▸ **Schriftliche Aufgabe A**:
Bearbeite den Text über das Brexit-Referendum und gib den Abschnitt, der mit "Und zweitens gab" beginnt und bis einschließlich "der EU) sei." reicht, erneut wieder. Ersetze darin "Tory-Regierung" durch "konservative Regierung".
▸ **Schriftliche Aufgabe B**:
Führe den Text über das Brexit-Referendum im Anschluss an seinen letzten Satz weiter.

▸ **Textauszug**:

Vor dem Brexit-Referendum wiesen alle Umfragen darauf hin, dass eine klare Mehrheit der Briten gegen den Brexit und für den Verbleib in der EU ist.
Und beim Brexit-Referendum kam dann plötzlich eine Mehrheit angeblich für den Austritt aus der EU heraus.
Wie ist das möglich ?
Eine Erklärung wäre, dass erstens der damalige Premierminister Cameron das Referendum missbrauchte für Eigen-PR. So wie er argumentierte, ging es gar nicht um den Brexit, sondern es ging um die Frage, ob er mit der EU nachverhandeln soll, um die Bedingungen, mit denen Großbritannien in der EU bleiben soll, festzulegen. Zusätzlich verknüpfte Cameron seinen Verbleib mit einem Remain-Mehrheit.
Und zweitens gab es zahlreiche Labour-Sympathisanten (darunter auch sehr viele Jungwähler und -innen), die pro-europäisch waren, aber Cameron und die Tory-Regierung ablehnten, die sich dachten, da Referenden in Großbritannien unverbindlich seien und vom Parlament überstimmt werden können, könne man ruhig sich der Stimme enthalten, auch wenn man eindeutig für Remain (also Bleiben in der EU) sei.
Eine gewisse Mitschuld an der Brexit-Mehrheit trägt auch der Labour-Vorsitzende Jeremy Corbyn, der eine eher radikale Opposition gegen die Tories betrieb, und diese vertiefte Kluft zwischen den Parteien machte es vielen pro-europäischen Labour-Mitgliedern und -Sympathisanten schwer, für einen Remain zu stimmen, den der Konservative Cameron für seine Selbstinszenierung gebraucht bzw. mißbraucht hätte.
So kurz und mangelhaft die Ausstiegsklauseln in den EU-Verträgen auch sein mögen, in einem Punkt sind sie klar: es muss ein eindeutiger Beschluss eines Mitgliedsstaates, auszutreten, vorhanden sein.
Aber ein Referendum, in dem es gar nicht eindeutig um den Brexit ging, sondern in dem mehrere Fragen überlagert und vermanscht wurden, entspricht nicht dem, was in den EU-Verträgen als "Beschluss eines Mitgliedsstaates, auszutreten" festgelegt ist.
Eigentlich war die Frage beim Brexit-Referendum: "Sind Sie dafür, dass Großbritannien aus der EU austritt oder sind Sie dafür, dass Premierminister Cameron mit der EU nachverhandelt ?"

▸ **Einträge im Datensatz**:
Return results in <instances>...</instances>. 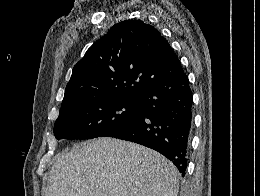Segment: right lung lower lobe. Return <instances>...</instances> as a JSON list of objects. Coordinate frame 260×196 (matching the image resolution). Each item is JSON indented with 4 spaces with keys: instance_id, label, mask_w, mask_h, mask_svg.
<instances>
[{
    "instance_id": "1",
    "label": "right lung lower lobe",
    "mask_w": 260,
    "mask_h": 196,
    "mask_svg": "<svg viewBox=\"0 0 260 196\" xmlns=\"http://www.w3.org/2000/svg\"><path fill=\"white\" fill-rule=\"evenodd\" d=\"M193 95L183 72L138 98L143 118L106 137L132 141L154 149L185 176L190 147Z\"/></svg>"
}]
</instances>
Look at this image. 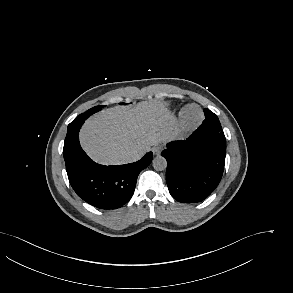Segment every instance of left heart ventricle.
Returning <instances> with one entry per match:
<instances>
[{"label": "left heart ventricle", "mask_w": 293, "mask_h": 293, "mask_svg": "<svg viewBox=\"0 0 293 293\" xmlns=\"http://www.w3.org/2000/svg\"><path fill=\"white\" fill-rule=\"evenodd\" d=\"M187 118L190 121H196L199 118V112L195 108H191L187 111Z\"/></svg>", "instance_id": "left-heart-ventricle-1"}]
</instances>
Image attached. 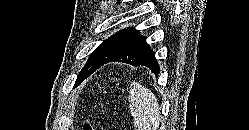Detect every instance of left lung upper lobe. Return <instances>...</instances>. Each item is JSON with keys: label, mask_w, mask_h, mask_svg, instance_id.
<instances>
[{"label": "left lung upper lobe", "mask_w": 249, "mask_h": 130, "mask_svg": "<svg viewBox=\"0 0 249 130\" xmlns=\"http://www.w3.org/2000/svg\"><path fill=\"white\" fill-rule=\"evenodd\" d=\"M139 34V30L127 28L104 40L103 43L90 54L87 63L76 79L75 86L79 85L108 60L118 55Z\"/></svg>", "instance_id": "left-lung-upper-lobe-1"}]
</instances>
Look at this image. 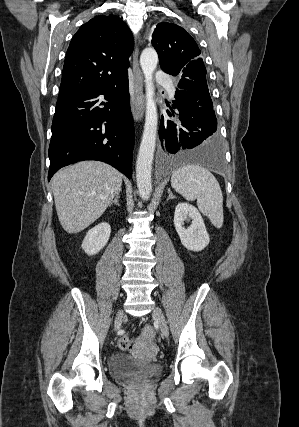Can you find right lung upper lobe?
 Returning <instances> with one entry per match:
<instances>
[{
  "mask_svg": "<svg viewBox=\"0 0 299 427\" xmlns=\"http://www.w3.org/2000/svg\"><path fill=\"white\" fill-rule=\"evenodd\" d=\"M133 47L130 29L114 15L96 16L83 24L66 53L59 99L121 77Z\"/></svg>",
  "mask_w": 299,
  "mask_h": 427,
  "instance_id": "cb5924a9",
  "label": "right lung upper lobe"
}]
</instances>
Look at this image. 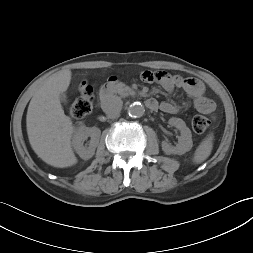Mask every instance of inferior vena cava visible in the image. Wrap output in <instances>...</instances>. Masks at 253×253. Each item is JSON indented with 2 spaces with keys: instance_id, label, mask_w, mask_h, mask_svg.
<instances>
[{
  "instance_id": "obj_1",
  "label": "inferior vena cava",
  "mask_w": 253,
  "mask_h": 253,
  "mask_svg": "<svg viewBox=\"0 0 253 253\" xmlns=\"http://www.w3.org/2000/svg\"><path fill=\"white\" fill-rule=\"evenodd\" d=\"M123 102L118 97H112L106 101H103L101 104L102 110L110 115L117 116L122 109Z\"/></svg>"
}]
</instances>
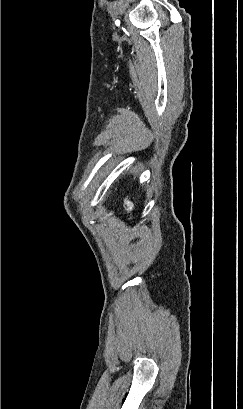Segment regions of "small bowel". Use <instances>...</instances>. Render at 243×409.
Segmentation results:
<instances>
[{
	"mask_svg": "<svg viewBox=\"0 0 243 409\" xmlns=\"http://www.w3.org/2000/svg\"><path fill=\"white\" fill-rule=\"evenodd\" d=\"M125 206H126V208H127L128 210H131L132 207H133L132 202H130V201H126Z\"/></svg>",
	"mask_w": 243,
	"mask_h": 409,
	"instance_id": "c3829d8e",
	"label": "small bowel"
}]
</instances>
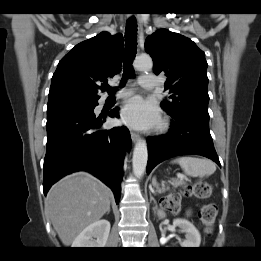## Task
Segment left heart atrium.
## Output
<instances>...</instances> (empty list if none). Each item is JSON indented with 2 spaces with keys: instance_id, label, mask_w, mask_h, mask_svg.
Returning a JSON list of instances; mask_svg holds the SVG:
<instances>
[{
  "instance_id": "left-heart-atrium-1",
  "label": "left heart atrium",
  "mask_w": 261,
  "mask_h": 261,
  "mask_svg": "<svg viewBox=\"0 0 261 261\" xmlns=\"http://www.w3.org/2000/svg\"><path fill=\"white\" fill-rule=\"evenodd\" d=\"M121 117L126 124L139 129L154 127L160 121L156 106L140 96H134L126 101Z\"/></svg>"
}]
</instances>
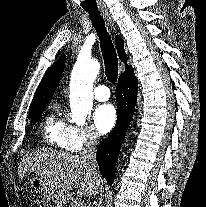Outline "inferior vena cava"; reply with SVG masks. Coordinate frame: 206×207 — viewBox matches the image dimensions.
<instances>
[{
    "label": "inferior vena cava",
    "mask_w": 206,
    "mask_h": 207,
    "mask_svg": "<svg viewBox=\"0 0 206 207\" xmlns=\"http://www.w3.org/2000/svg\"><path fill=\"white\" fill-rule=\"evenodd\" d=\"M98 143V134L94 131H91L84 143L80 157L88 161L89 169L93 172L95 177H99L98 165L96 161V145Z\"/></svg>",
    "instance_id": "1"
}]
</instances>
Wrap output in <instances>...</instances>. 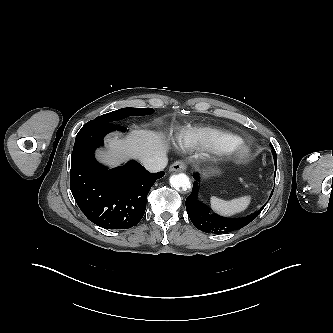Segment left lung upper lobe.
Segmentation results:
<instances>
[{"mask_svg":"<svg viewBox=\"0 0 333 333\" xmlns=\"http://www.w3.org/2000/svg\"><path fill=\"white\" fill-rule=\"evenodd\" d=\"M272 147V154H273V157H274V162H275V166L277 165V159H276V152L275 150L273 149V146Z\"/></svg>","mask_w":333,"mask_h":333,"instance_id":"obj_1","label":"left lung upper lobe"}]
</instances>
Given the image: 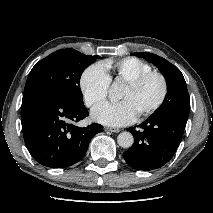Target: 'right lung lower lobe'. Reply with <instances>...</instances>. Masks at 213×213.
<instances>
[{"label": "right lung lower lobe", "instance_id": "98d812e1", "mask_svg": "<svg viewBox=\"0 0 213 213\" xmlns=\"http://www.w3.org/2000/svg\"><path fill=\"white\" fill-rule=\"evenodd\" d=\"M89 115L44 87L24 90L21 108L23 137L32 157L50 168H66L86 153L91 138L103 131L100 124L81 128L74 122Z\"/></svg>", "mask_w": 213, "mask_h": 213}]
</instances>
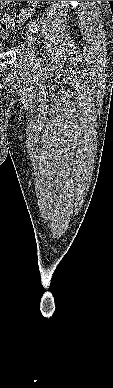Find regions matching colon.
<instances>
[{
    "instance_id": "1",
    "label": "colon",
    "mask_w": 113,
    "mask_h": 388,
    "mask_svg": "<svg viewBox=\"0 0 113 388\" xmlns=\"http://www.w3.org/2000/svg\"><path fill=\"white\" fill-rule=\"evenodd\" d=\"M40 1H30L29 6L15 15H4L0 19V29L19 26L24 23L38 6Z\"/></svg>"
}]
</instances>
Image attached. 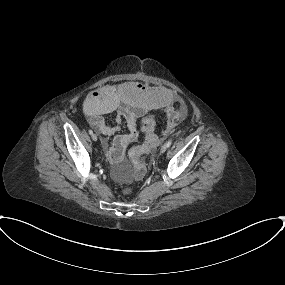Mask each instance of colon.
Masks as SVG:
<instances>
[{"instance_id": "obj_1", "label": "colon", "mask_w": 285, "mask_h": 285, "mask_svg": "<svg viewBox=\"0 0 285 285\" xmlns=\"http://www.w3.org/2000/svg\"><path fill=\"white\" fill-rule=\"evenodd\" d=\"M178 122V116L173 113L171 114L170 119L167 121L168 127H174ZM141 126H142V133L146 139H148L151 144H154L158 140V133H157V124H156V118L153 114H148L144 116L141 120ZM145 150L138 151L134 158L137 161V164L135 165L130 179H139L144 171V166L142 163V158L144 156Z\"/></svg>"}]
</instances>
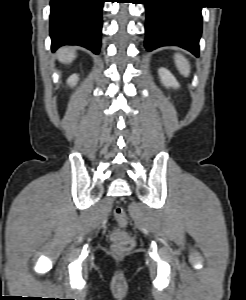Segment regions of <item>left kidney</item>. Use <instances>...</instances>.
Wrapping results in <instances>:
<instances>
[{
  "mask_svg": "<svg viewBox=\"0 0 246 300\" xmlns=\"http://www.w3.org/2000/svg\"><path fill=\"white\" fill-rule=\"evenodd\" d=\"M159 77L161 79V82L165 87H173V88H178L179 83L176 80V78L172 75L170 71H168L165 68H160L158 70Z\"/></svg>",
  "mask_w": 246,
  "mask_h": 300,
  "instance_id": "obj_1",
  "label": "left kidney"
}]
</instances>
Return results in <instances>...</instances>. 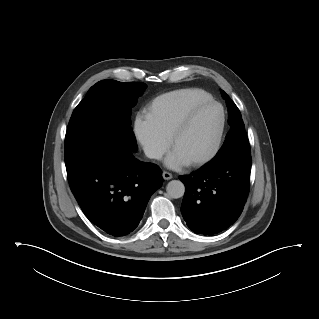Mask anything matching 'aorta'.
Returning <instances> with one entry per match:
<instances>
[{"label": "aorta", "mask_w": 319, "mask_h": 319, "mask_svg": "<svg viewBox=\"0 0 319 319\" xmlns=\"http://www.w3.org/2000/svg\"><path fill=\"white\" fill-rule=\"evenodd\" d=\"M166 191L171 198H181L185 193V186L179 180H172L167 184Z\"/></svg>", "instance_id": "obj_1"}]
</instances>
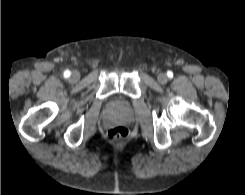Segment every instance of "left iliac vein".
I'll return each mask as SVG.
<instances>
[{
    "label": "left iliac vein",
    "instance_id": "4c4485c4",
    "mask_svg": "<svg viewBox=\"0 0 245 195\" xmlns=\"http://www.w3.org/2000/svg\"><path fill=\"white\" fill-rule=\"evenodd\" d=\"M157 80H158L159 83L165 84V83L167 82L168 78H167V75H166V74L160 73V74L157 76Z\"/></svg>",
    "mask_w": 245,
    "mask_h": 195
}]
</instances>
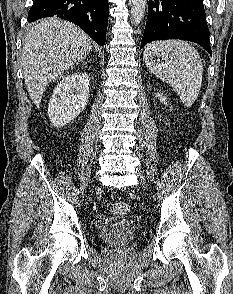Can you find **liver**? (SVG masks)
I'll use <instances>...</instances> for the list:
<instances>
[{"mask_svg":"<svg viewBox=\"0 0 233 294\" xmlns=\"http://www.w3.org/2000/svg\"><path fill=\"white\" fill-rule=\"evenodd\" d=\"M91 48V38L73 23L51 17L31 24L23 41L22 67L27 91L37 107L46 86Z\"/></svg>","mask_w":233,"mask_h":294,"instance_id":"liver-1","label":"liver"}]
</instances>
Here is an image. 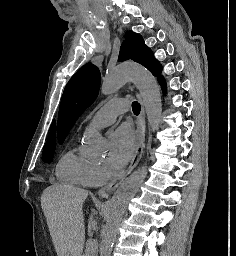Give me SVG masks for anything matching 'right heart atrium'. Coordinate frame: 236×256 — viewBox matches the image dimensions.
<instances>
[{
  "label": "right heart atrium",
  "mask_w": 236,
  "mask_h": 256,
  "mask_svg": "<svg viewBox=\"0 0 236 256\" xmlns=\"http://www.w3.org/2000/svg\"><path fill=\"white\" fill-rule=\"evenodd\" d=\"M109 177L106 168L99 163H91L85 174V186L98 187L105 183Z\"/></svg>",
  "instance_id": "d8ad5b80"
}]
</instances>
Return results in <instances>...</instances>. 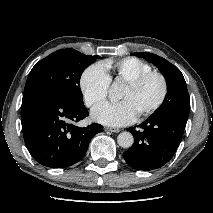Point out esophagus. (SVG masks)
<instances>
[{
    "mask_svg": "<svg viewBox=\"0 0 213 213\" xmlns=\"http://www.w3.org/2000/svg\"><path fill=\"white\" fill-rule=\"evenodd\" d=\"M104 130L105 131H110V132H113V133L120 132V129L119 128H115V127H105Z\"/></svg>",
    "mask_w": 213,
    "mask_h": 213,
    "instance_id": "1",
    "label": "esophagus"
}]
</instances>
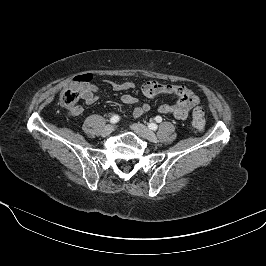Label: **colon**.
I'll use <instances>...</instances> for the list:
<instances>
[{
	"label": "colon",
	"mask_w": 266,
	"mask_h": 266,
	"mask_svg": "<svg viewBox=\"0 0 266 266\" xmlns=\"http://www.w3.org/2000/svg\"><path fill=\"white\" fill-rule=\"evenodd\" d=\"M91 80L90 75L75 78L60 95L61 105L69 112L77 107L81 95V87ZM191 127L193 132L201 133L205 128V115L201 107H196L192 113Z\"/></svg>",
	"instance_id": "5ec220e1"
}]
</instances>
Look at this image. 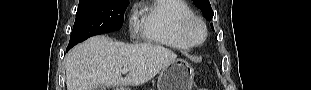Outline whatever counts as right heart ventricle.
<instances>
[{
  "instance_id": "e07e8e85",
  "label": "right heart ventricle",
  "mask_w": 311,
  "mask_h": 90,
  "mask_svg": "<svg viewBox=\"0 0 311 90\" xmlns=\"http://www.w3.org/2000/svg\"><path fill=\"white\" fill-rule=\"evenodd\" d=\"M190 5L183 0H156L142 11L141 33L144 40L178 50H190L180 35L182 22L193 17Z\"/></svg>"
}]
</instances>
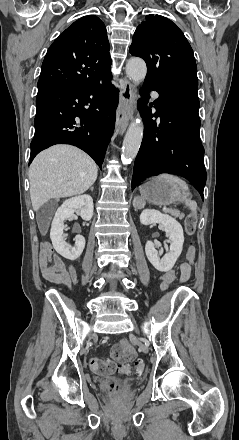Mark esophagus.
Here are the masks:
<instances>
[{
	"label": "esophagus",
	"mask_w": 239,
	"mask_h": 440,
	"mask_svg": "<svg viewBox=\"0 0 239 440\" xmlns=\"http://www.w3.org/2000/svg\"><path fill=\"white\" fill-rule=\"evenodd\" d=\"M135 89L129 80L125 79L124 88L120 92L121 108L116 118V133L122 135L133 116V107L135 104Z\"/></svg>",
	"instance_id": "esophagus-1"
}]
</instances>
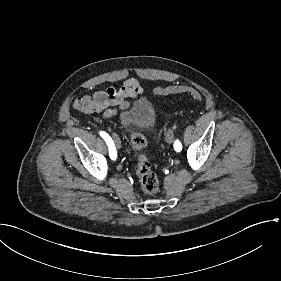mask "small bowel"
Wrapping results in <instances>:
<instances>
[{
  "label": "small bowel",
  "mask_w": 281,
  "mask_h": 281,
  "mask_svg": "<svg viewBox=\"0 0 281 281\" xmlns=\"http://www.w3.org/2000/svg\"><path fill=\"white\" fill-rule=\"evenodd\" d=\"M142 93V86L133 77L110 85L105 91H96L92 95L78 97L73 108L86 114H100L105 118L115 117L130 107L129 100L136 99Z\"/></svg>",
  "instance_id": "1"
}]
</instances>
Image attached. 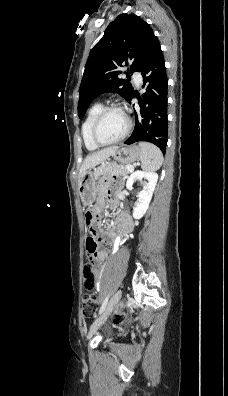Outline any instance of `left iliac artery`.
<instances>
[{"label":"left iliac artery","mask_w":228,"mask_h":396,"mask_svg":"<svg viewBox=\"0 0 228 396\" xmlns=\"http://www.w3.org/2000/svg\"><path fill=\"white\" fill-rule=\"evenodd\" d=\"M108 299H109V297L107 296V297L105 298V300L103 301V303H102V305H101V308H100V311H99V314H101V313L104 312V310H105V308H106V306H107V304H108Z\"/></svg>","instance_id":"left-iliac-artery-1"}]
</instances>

▸ **Ergebnis der Aufgabe A**:
Und zweitens gab es zahlreiche Labour-Sympathisanten (darunter auch sehr viele Jungwähler und -innen), die pro-europäisch waren, aber Cameron und die konservative Regierung ablehnten, die sich dachten, da Referenden in Großbritannien unverbindlich seien und vom Parlament überstimmt werden können, könne man ruhig sich der Stimme enthalten, auch wenn man eindeutig für Remain (also Bleiben in der EU) sei.

▸ **Ergebnis der Aufgabe B**:
Dabei fehlen zahlreiche weitere Optionen, insbesondere wenn man schon das Nachverhandeln anspricht:
"Sind Sie dafür, dass Großbritannien mit unveränderten Bedingungen in der EU bleibt ?"
"Sind Sie dafür, dass ein überparteiliches Verhandlungsteam gebildet wird, das im Falle einer Remain-Mehrheit mit der EU nachverhandelt ?"
"Sind Sie dafür, dass Großbritannien eine Änderungskündigung durchführt, also aus der EU austritt und dann wieder Beitritt unter geänderten Bedingungen beantragt ?"
Alle, die diese letzten drei Fragen bejahten und befürworteten, waren natürlich äußerst unzufrieden, dass ihre Fragen nicht gestellt wurden, dass ihre Lieblingsoption nicht als Antwortmöglichkeit vorgesehen war; und eben deswegen, aus Kritik an der manipulativen Fragestellung und Kampagne, die nur ein Nachverhandeln durch Cameron als Pro-EU-Antwort vorsah und sonst nichts, reagierten zahlreiche dieser mit Boykott, mit absichtlicher Stimmenthaltung, obwohl sie pro-europäisch waren, obwohl sie für Remain gestimmt hätten, wenn Cameron das Referendum nicht so mißbraucht und verdreht hätte.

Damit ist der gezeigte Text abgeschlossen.